*** Supplied records Section Begins ***
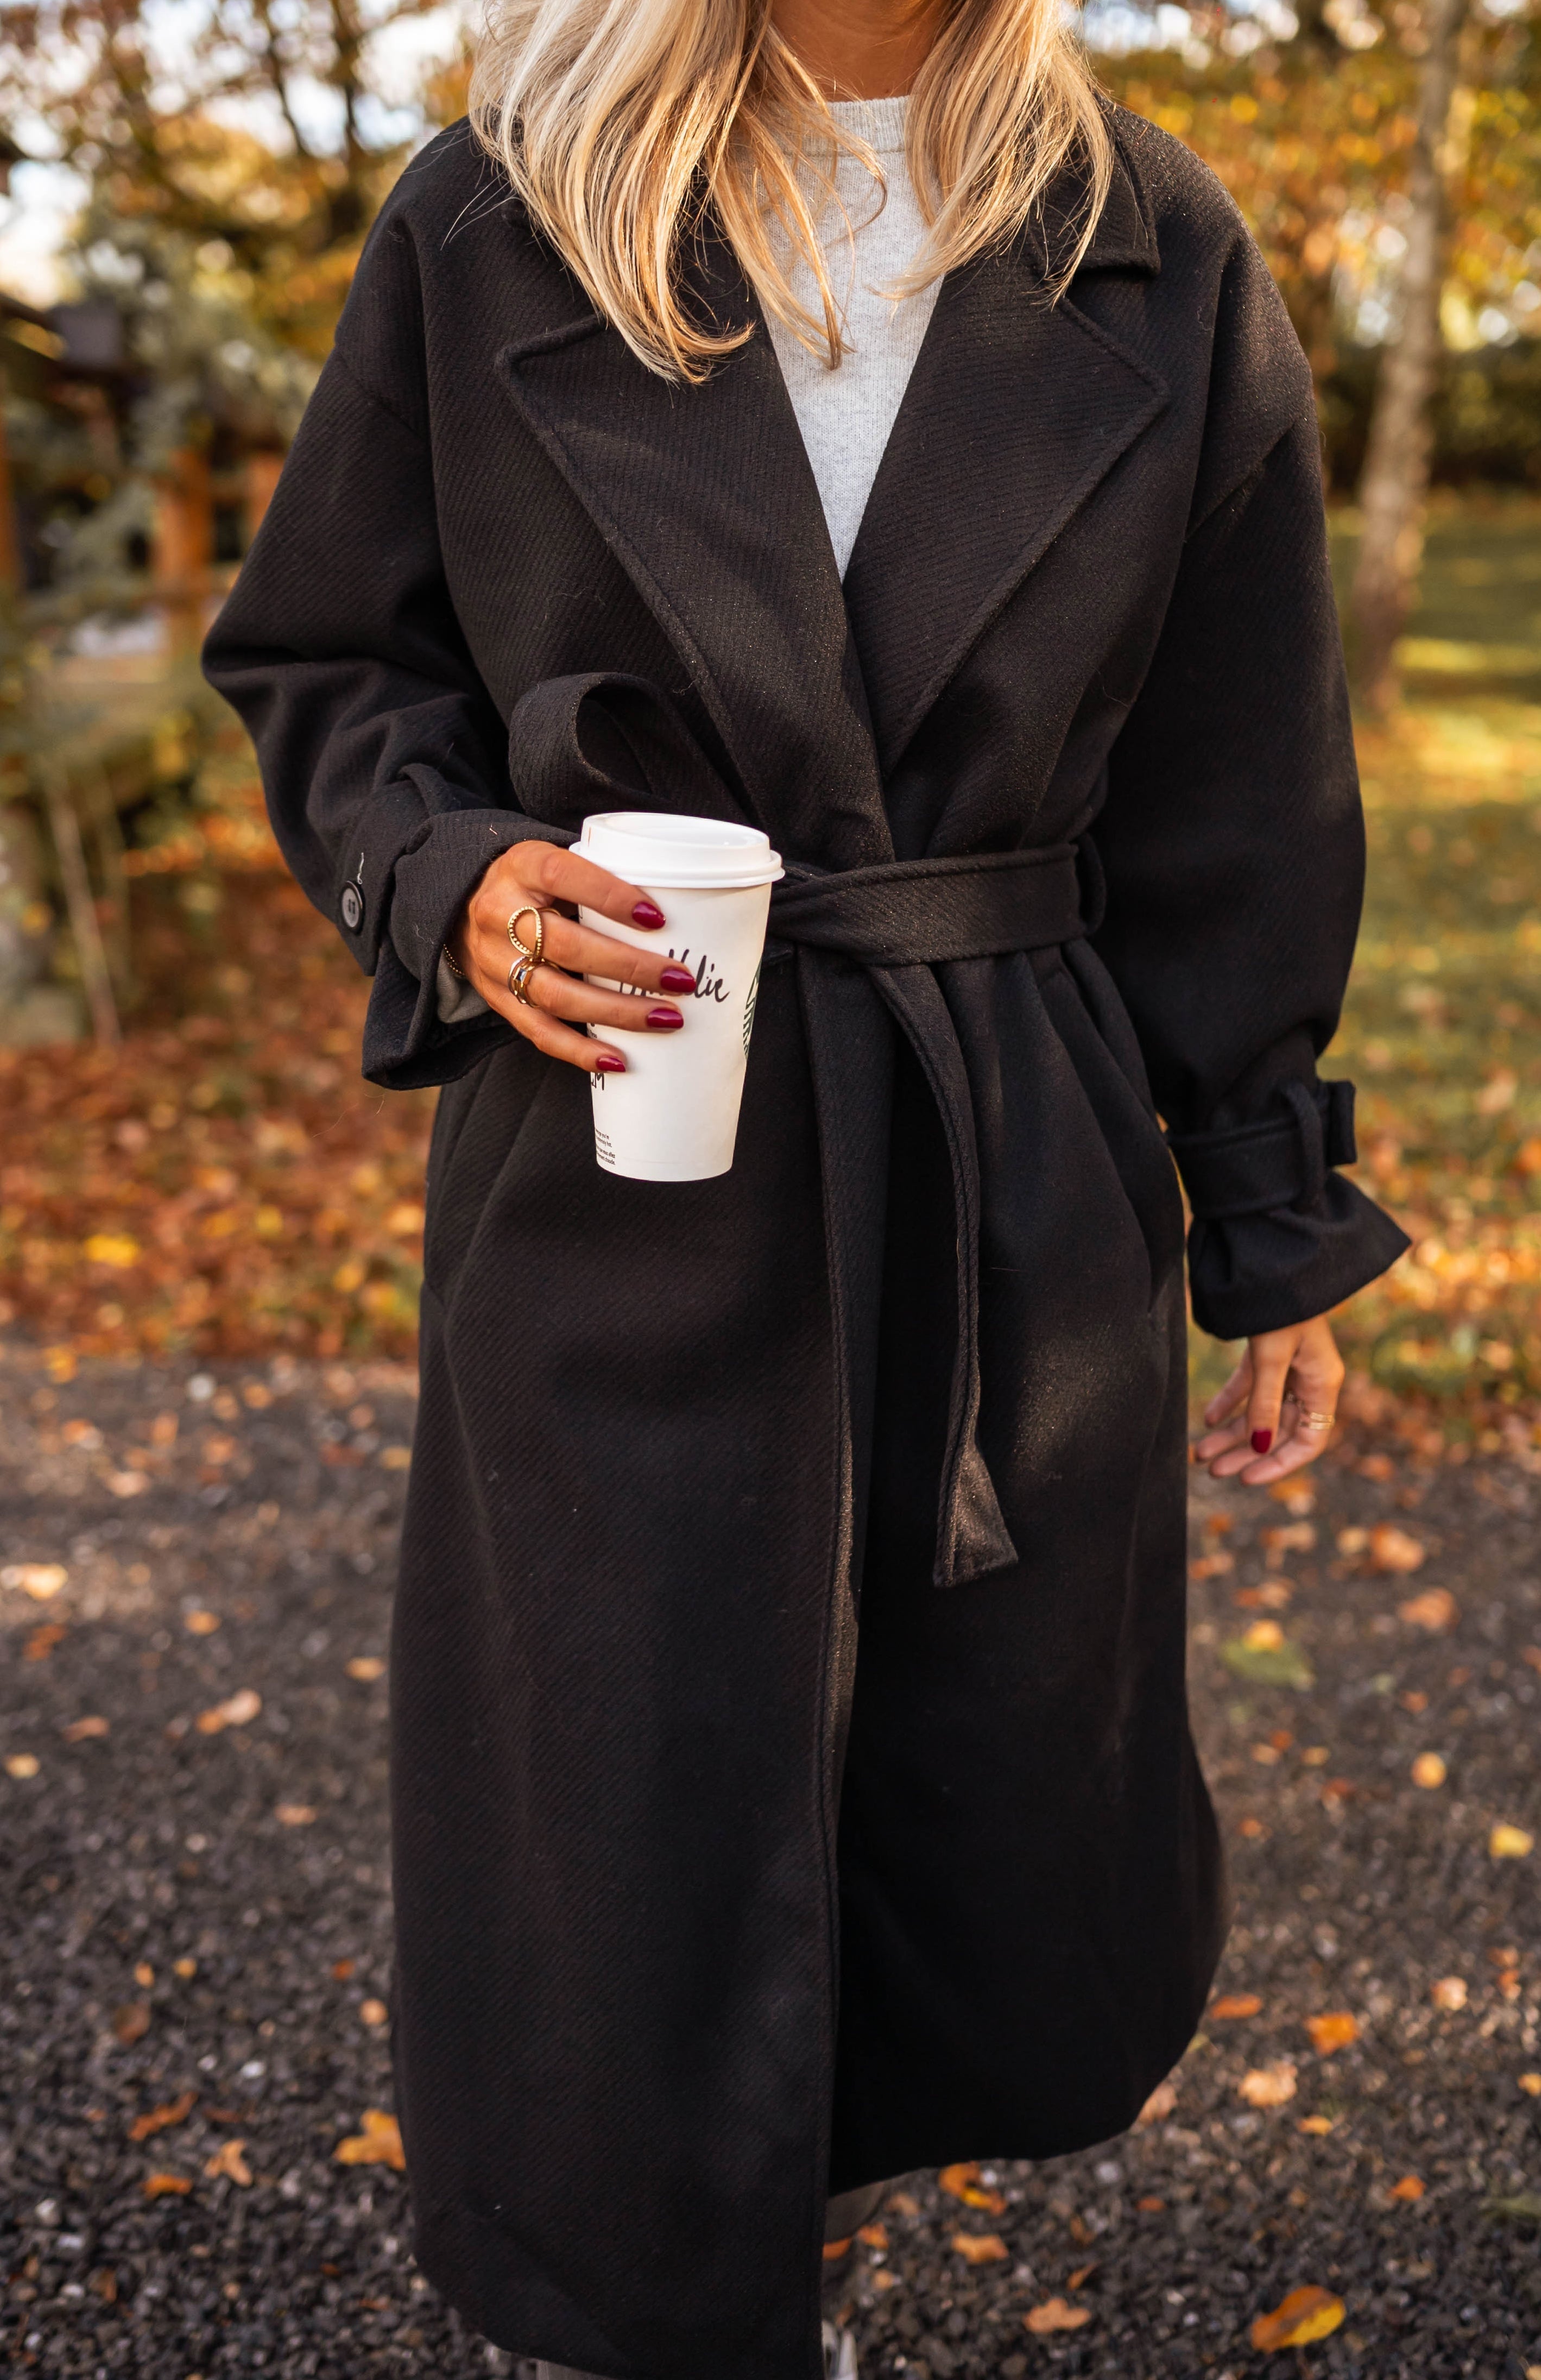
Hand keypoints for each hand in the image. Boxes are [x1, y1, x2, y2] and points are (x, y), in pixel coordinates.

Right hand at [446, 840, 699, 1073]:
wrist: (461, 903)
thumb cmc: (533, 882)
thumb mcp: (556, 861)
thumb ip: (600, 878)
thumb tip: (683, 908)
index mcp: (523, 866)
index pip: (565, 876)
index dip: (611, 898)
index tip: (658, 918)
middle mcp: (500, 913)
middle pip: (566, 946)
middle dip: (628, 967)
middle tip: (679, 980)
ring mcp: (495, 961)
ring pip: (555, 995)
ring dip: (615, 1013)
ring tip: (664, 1019)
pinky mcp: (497, 999)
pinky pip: (539, 1032)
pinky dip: (579, 1051)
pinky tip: (617, 1060)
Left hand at [1193, 1313, 1344, 1483]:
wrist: (1276, 1258)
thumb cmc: (1282, 1306)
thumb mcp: (1271, 1356)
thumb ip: (1264, 1403)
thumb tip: (1258, 1447)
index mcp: (1322, 1385)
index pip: (1308, 1442)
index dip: (1278, 1464)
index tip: (1246, 1477)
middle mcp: (1310, 1380)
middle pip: (1278, 1431)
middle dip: (1244, 1453)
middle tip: (1211, 1471)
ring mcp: (1290, 1366)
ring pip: (1260, 1412)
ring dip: (1232, 1433)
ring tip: (1198, 1454)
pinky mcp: (1270, 1352)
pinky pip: (1251, 1386)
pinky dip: (1230, 1402)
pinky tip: (1207, 1418)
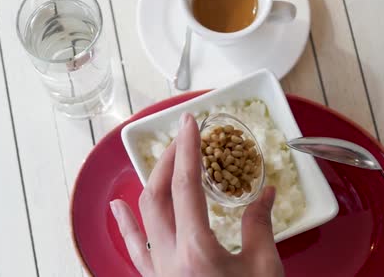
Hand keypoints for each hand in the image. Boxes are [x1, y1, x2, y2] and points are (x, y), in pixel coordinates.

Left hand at [110, 113, 283, 276]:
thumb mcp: (265, 269)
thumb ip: (260, 226)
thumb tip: (266, 193)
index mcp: (197, 249)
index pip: (186, 185)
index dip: (188, 149)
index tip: (190, 122)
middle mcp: (169, 258)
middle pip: (158, 194)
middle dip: (168, 159)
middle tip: (184, 137)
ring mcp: (158, 272)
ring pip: (143, 216)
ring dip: (152, 183)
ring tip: (160, 159)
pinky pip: (135, 249)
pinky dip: (126, 225)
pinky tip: (117, 208)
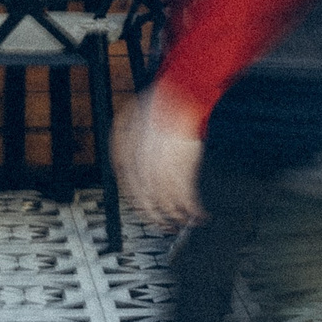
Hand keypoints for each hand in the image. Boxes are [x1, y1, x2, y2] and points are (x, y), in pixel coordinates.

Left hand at [117, 90, 205, 227]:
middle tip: (161, 226)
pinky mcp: (184, 168)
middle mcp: (143, 166)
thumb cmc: (155, 105)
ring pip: (168, 203)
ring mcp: (164, 168)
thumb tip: (122, 166)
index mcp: (128, 157)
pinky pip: (188, 196)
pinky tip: (198, 215)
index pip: (130, 190)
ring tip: (182, 224)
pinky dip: (194, 209)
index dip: (138, 204)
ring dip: (176, 217)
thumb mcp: (127, 124)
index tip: (145, 212)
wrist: (177, 95)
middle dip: (155, 217)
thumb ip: (123, 148)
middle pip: (148, 201)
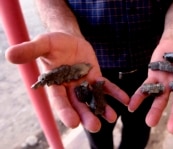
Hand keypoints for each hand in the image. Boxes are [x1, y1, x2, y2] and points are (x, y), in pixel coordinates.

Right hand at [5, 32, 128, 131]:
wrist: (68, 39)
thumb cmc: (53, 42)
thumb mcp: (42, 43)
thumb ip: (30, 50)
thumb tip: (10, 54)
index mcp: (55, 84)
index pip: (59, 101)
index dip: (65, 111)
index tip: (73, 123)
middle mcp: (69, 88)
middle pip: (78, 105)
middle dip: (86, 116)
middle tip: (95, 127)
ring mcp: (84, 84)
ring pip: (93, 98)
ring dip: (102, 108)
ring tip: (112, 118)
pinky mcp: (95, 77)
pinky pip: (106, 87)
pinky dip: (115, 93)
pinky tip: (125, 100)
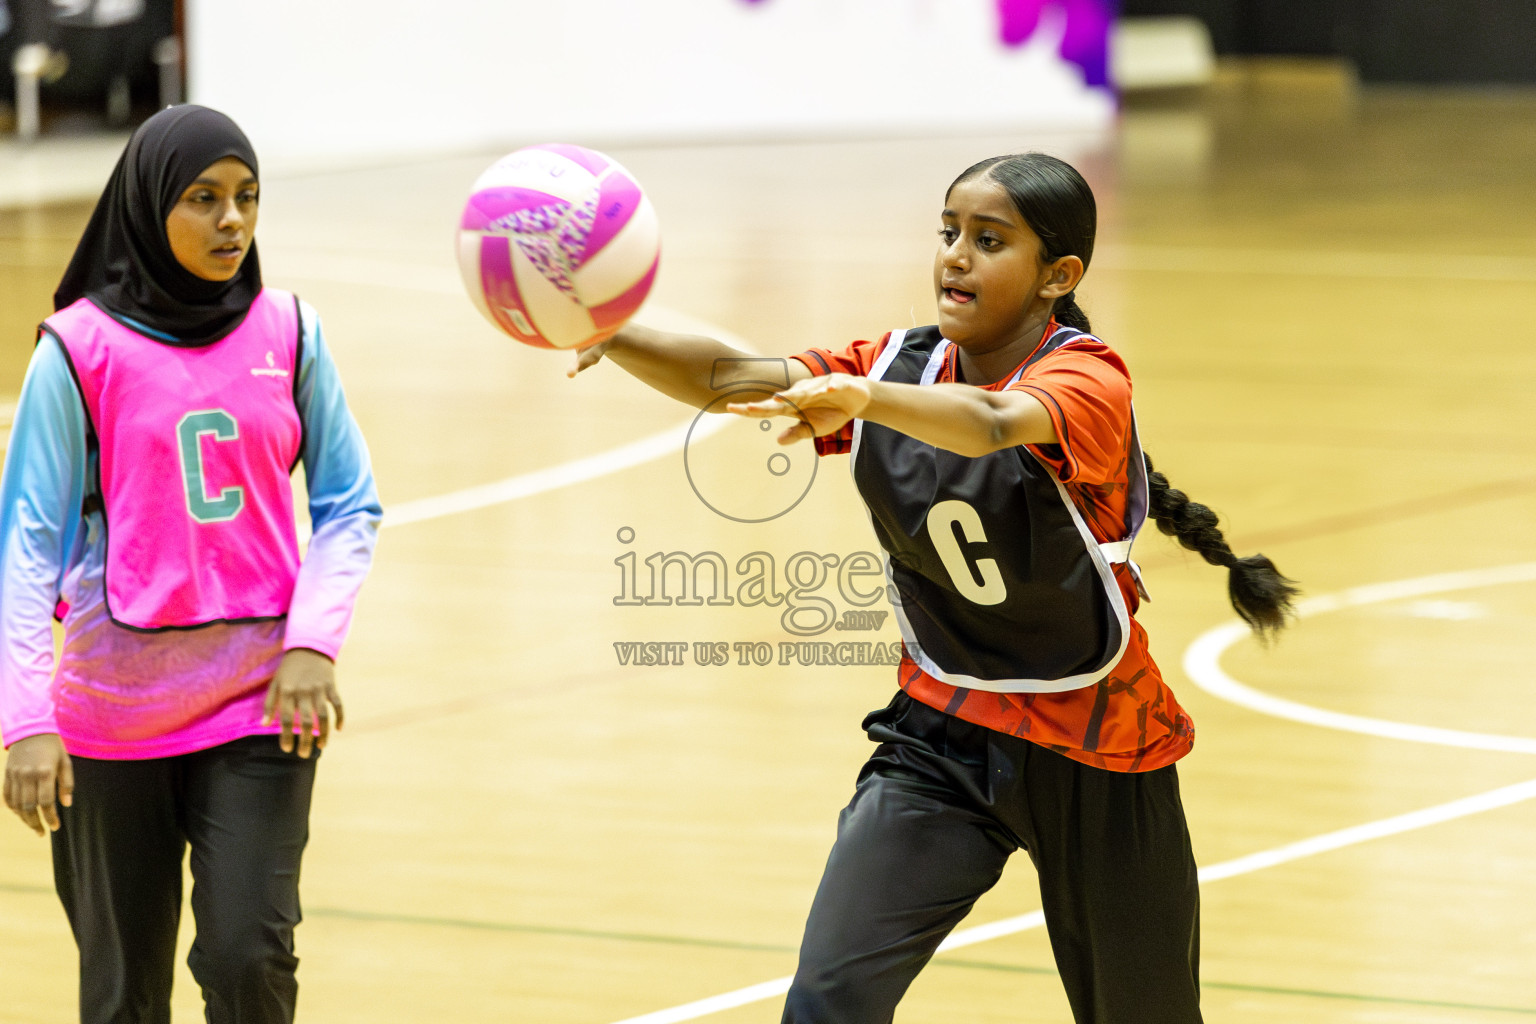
*** Supplied records Section Ends ***
— Exercise brief —
Print all the entries exactly as they appear, without the pictures.

— Response below —
Hand keypoints for each hand in the image. Boxes are [x1, y1, x2, y2] and points are (x, y), in pixel coordinates.

Right hand at [446, 840, 699, 1073]:
wrist: (461, 903)
thumb cmc: (533, 882)
thumb mcp: (556, 861)
thumb ip: (600, 878)
thumb tip: (683, 908)
index mcp: (523, 866)
index pip: (565, 876)
index dip: (611, 898)
index tip: (658, 918)
middle mcp: (500, 913)
middle pip: (566, 946)
middle dip: (628, 967)
middle tip: (679, 980)
ring mcp: (495, 961)
ring pip: (555, 995)
ring dip: (615, 1013)
ring tip: (664, 1019)
pinky mcp: (497, 999)
pinky pip: (539, 1032)
pinky dip: (579, 1051)
pinky tip: (617, 1060)
Left hand at [1193, 1313, 1344, 1483]:
wrist: (1276, 1258)
thumb cmc: (1282, 1306)
thumb mcp: (1271, 1356)
thumb ip: (1264, 1403)
thumb tip: (1258, 1447)
index mcp: (1322, 1385)
index pip: (1308, 1442)
index dip: (1278, 1464)
index tip: (1246, 1477)
middle mcp: (1310, 1380)
middle pip: (1278, 1431)
middle dip: (1244, 1453)
middle tip: (1211, 1471)
ring mcp: (1290, 1366)
ring pip: (1260, 1412)
ring dip: (1232, 1433)
ring tip: (1198, 1454)
pinky mcp: (1270, 1352)
pinky pip: (1251, 1386)
pinky dip: (1230, 1402)
pinky tip: (1207, 1418)
Hand keypoints for each hand in the image. Boxes are [x1, y1, x2, y2] and points are (x, y), in pixel coordinates.

Left hand at [110, 113, 283, 276]:
thumb mcp: (265, 269)
thumb ip: (260, 226)
thumb tip: (266, 193)
index mcp: (197, 249)
index pip: (186, 185)
index dip: (188, 149)
index tip: (190, 122)
middle mcp: (169, 258)
middle pip: (158, 194)
middle dip: (168, 159)
middle tip: (184, 137)
ring mcp: (158, 272)
ring pip: (143, 216)
ring dip: (152, 183)
ring tip: (160, 159)
pinky pip: (135, 249)
pinky dip: (126, 225)
pinky tip: (117, 208)
Hand keypoints for each hand in the image. Boxes are [x1, y1, x2, y2] and points are (x, y), in pixel coordinates.

Left hand at [117, 90, 205, 227]:
middle tip: (161, 226)
pinky mcp: (184, 168)
middle mcp: (143, 166)
thumb cmc: (155, 105)
ring pip: (168, 203)
ring mcp: (164, 168)
thumb tip: (122, 166)
index mcp: (128, 157)
pinky pip: (188, 196)
pinky tip: (198, 215)
index pip: (130, 190)
ring tip: (182, 224)
pinky dip: (194, 209)
index dip: (138, 204)
ring dip: (176, 217)
thumb mcp: (127, 124)
index tip: (145, 212)
wrist: (177, 95)
middle dip: (155, 217)
thumb ip: (123, 148)
middle pip: (148, 201)
Hand keypoints for each hand in the image. Boxes are [x1, y1, x2, y2] and points are (x, y), in pixel coordinates.

Right hand at [5, 32, 128, 131]:
wrist: (68, 39)
thumb cmc: (53, 42)
thumb mcp: (42, 43)
thumb ip: (30, 50)
thumb tip: (10, 54)
index mcp: (55, 84)
index pip: (59, 101)
index dip: (65, 111)
index tip: (73, 123)
middle mcp: (69, 88)
middle pip: (78, 105)
middle dip: (86, 116)
middle tip: (95, 127)
ring mcp: (84, 84)
ring pip: (93, 98)
ring dip: (102, 108)
ring tip: (112, 118)
pinky mcp: (95, 77)
pinky pip: (106, 87)
pinky dip: (115, 93)
pinky tip: (125, 100)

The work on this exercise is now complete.